Simmons AN, Matthews SC, Strigo IA, Baker DG, Donovan HK, Motezadi A, Stein MB, Paulus MP. Biol. Mood Anxiety Disord. 2011; 1(1): 6.

Affiliation

Veterans Affairs San Diego Healthcare System, 3350 La Jolla Village Drive, San Diego, CA 92161, USA. ansimmons@ucsd.edu.

Copyright

(Copyright © 2011, Holtzbrinck Springer Nature Publishing Group - BMC)

DOI

10.1186/2045-5380-1-6

PMID

22738183

PMCID

PMC3384263

Abstract

BACKGROUND: Exposure to combat can have a significant impact across a wide array of domains, and may manifest as post-traumatic stress disorder (PTSD), a debilitating mental illness that is associated with neural and affective sequelae. This study tested the hypothesis that combat-exposed individuals with and without PTSD, relative to healthy control subjects with no history of PTSD or combat exposure, would show amygdala hyperactivity during performance of a well-validated face processing task. We further hypothesized that differences in the prefrontal cortex would best differentiate the combat-exposed groups with and without PTSD.

METHODS: Twelve men with PTSD related to combat in Operations Enduring Freedom and/or Iraqi Freedom, 12 male combat-exposed control patients with a history of Operations Enduring Freedom and/or Iraqi Freedom combat exposure but no history of PTSD, and 12 healthy control male patients with no history of combat exposure or PTSD completed a face-matching task during functional magnetic resonance imaging.

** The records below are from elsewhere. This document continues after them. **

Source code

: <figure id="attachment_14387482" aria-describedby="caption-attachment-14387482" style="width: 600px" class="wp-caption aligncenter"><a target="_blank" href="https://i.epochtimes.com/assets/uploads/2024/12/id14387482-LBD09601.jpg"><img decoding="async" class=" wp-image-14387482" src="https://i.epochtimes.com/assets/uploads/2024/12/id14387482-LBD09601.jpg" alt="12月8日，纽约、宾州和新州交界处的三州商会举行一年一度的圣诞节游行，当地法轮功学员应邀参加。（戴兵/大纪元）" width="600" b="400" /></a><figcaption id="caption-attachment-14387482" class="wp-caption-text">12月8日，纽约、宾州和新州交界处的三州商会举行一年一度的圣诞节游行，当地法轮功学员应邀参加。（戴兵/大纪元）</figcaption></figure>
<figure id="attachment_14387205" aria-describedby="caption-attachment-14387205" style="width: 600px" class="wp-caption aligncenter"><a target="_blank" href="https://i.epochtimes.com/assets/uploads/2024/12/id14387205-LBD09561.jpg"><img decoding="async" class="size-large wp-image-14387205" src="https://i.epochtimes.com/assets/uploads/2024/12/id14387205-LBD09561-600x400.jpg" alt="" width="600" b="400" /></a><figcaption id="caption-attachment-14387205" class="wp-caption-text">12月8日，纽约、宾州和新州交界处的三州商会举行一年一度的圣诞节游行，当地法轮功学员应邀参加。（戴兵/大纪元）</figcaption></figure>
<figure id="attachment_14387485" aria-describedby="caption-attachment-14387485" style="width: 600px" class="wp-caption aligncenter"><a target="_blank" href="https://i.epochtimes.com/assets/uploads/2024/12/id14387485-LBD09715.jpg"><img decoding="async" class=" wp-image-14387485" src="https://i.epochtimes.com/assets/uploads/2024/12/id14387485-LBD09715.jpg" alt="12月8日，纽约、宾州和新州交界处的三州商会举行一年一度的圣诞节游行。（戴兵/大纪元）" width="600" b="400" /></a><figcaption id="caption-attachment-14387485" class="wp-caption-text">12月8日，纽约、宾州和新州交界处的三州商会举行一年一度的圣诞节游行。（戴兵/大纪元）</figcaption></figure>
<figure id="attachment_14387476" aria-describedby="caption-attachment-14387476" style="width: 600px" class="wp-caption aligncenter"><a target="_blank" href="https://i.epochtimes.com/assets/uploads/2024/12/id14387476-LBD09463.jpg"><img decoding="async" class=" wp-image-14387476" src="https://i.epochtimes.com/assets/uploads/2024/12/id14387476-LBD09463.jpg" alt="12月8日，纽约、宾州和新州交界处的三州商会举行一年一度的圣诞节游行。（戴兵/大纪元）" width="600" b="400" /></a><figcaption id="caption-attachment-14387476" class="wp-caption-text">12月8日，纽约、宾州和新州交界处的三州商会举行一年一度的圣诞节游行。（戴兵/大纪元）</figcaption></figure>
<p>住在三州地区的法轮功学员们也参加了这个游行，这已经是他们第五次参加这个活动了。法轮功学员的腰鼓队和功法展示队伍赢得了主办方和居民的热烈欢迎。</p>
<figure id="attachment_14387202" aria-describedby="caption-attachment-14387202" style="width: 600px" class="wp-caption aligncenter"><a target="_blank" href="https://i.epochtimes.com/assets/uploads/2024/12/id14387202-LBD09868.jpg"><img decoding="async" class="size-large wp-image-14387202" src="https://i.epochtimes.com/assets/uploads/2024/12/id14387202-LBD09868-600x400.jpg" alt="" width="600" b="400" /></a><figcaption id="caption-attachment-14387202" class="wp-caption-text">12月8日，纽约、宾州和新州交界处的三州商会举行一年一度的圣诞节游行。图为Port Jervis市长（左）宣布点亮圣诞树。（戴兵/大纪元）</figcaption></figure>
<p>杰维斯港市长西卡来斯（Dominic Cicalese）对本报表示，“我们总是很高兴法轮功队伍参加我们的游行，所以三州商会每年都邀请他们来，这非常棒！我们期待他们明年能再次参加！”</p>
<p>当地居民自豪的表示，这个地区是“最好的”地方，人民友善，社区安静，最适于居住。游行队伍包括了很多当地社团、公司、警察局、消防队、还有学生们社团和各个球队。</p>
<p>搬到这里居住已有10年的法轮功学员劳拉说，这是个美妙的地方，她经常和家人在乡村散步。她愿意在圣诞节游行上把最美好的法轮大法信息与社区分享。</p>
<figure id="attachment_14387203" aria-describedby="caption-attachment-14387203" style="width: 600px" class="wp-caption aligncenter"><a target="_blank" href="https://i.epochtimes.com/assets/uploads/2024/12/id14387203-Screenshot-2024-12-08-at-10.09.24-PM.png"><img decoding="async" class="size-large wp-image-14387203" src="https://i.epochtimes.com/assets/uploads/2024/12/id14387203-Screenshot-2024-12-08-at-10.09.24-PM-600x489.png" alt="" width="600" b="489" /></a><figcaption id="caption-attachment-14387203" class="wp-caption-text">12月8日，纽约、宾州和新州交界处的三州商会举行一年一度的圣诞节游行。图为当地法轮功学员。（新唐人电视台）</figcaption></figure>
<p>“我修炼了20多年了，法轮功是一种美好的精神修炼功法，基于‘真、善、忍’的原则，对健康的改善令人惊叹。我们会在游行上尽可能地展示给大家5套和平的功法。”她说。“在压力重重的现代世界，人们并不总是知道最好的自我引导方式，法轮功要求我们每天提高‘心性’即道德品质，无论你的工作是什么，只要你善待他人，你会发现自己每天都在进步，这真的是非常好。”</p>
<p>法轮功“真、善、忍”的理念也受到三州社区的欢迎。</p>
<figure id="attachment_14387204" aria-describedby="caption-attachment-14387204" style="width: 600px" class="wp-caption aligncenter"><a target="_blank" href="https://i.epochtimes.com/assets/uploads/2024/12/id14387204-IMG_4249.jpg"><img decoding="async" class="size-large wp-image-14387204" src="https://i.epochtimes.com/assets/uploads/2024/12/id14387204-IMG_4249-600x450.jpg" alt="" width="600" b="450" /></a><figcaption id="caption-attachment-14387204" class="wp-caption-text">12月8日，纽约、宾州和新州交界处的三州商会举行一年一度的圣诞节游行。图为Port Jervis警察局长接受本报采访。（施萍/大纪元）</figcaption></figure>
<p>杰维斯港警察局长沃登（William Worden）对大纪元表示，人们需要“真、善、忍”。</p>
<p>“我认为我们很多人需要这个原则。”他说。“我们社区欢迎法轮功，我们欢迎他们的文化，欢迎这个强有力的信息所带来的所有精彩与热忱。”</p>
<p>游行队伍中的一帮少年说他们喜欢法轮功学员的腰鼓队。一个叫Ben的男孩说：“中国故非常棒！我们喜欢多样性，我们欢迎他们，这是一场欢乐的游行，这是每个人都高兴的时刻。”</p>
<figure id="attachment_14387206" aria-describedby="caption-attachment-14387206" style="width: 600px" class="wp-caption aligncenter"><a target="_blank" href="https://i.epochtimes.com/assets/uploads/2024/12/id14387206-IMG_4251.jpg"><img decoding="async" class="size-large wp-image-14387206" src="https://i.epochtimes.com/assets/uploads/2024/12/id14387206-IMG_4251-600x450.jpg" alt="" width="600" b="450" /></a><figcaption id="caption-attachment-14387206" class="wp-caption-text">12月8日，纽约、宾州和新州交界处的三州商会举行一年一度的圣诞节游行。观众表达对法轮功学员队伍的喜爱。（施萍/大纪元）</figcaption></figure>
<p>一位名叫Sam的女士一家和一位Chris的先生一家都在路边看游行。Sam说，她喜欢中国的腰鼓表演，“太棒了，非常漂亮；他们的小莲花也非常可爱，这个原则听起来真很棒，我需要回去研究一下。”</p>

RESULTS: The PTSD group showed greater amygdala activation to fearful versus happy faces than both the combat-exposed control and healthy control groups. Both the PTSD and the combat-exposed control groups showed greater amygdala activation to all faces versus shapes relative to the healthy control group. However, the combat-exposed control group relative to the PTSD group showed greater prefrontal/parietal connectivity with the amygdala, while the PTSD group showed greater connectivity with the subgenual cingulate. The strength of connectivity in the PTSD group was inversely related to avoidance scores.

CONCLUSIONS: These observations are consistent with the hypothesis that PTSD is associated with a deficiency in top-down modulation of amygdala activation by the prefrontal cortex and shows specific sensitivity to fearful faces.